When someone actually has a reaction, it usually starts within a few minutes of eating the food in 75% of patients. Symptoms usually begin in the mouth with a tingling sensation, a metallic taste, burning or itching. Some people have more severe first symptoms like hives, swelling of the lips, nausea, abdominal cramping, wheezing or shock.
 
Interestingly, some 30% of people who believe they have allergies may actually have what is known as food intolerance, says the NIH – a reaction to a food not mediated by the immune system. These types of reactions can be due to deficiency of enzymes that the body needs to break down a substance, as in the case of lactase, which metabolizes the milk sugar, lactose.
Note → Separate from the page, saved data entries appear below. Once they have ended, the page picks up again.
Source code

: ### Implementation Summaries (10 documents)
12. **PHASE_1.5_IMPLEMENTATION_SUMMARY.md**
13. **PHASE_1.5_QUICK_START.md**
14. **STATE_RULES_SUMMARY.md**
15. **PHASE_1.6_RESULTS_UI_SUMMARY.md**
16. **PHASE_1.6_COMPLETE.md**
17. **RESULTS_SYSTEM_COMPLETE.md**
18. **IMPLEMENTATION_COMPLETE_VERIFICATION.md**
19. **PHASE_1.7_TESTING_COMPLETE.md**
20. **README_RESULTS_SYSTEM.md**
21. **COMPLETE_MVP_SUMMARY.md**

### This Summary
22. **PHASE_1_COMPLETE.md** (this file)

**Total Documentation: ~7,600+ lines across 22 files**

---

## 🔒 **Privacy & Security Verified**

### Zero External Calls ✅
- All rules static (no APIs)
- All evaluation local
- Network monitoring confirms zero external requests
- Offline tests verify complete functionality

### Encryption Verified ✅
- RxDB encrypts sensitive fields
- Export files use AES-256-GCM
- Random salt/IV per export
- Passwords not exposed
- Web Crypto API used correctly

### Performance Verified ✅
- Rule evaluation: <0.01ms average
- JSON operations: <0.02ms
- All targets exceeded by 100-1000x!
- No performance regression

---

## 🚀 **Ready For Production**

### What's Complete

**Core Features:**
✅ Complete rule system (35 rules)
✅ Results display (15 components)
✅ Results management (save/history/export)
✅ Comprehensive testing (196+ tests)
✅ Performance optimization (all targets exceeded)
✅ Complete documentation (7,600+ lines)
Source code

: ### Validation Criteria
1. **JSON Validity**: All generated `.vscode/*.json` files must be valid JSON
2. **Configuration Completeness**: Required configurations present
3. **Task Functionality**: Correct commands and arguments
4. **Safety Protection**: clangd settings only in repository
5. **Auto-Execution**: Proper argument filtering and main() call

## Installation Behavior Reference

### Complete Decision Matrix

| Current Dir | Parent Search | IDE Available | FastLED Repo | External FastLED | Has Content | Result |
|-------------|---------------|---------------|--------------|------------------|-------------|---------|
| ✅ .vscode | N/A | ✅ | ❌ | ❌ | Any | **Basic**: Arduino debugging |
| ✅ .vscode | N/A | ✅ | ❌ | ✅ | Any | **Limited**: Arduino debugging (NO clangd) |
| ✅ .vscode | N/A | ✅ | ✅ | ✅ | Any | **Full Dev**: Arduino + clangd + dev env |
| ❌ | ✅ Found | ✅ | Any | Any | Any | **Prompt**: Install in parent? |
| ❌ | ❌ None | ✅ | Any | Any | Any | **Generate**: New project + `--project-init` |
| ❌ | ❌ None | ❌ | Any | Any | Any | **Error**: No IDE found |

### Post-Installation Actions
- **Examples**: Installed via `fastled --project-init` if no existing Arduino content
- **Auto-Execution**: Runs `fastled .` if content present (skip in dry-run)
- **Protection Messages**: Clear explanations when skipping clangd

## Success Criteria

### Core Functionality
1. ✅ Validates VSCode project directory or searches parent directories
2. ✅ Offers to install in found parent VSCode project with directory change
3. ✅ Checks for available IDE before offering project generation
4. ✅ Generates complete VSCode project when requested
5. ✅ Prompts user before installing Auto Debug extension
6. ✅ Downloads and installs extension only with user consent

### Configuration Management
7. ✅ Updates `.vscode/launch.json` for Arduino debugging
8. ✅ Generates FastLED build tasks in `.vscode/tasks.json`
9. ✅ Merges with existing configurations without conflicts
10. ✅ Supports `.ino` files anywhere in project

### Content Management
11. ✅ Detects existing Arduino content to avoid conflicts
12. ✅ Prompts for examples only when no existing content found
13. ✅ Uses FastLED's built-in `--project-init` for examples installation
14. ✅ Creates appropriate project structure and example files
In fact, the majority of the world’s population is actually lactase deficient after early childhood, so lactose intolerance is quite common worldwide.
 
Allergic disorders in general appear to have to been on the rise over the last two decades, along with an increase in autoimmune disorders. Dr. Suzanne Teuber, Professor of Medicine at UC Davis and Training Program Director of the UC Davis Allergy and Immunology Fellowship Program, says that there are several theories as to why this is happening.
 
“The main theory is that our immune systems are not getting the correct stimuli to invoke proper functioning of immune regulatory cells during early life. Avoidance of infections, antibiotic use, and cleanliness are also being studied,” she says. “We do know that kids who grow up down and dirty on farms are less likely to have allergies.”
 
About six to eight percent of children under the age of four have a known food allergy, but many of them will outgrow it. About 20% of children will outgrow peanut allergy. Allergy to cow’s milk, eggs, wheat and soy is usually outgrown by age three. If a child still has a food allergy by school age, however, they are less likely to outgrow it. Most food allergies develop early in life; allergies to seafood and fruits and vegetables may not appear until teen or adult age.
 
“When adults have allergies that seem to appear suddenly or later in life,” says Teuber. “we often hear that the last time they ate a shrimp cocktail, for example, they had itching in the throat, and didn’t think much of it until they ended up in the emergency room with difficulty breathing the next time they ate shrimp.”
 
Currently, the only way to manage food allergies is to avoid reaction-producing foods and treat symptoms – even with many promising NIH studies in the works. That means food labeling will continue to be important. New food allergen labeling laws require products containing the “Big 8” foods – cow’s milk, egg, peanut, soy, wheat, tree nuts, fish and crustaceans – to be identified. Beware though: Other food allergies are not covered.
 
“A ‘natural flavoring’ that is included in trace amount in a food does not need to list the components in the flavoring except for the Big 8 allergens, even when something like mustard seed may be one of the components,” says Teuber.
 
Most severe food allergic reactions occur outside the home, where people may not have the opportunity to carefully read the label of each ingredient that went into a dish at a restaurant. Cross-contamination also remains a big concern, especially with prepared foods. To prevent cross-contamination, Teuber recommends good manufacturing processes and full-disclosure of labeling, even of ingredients in small quantities.
 
“No secret ingredients, please!” she adds.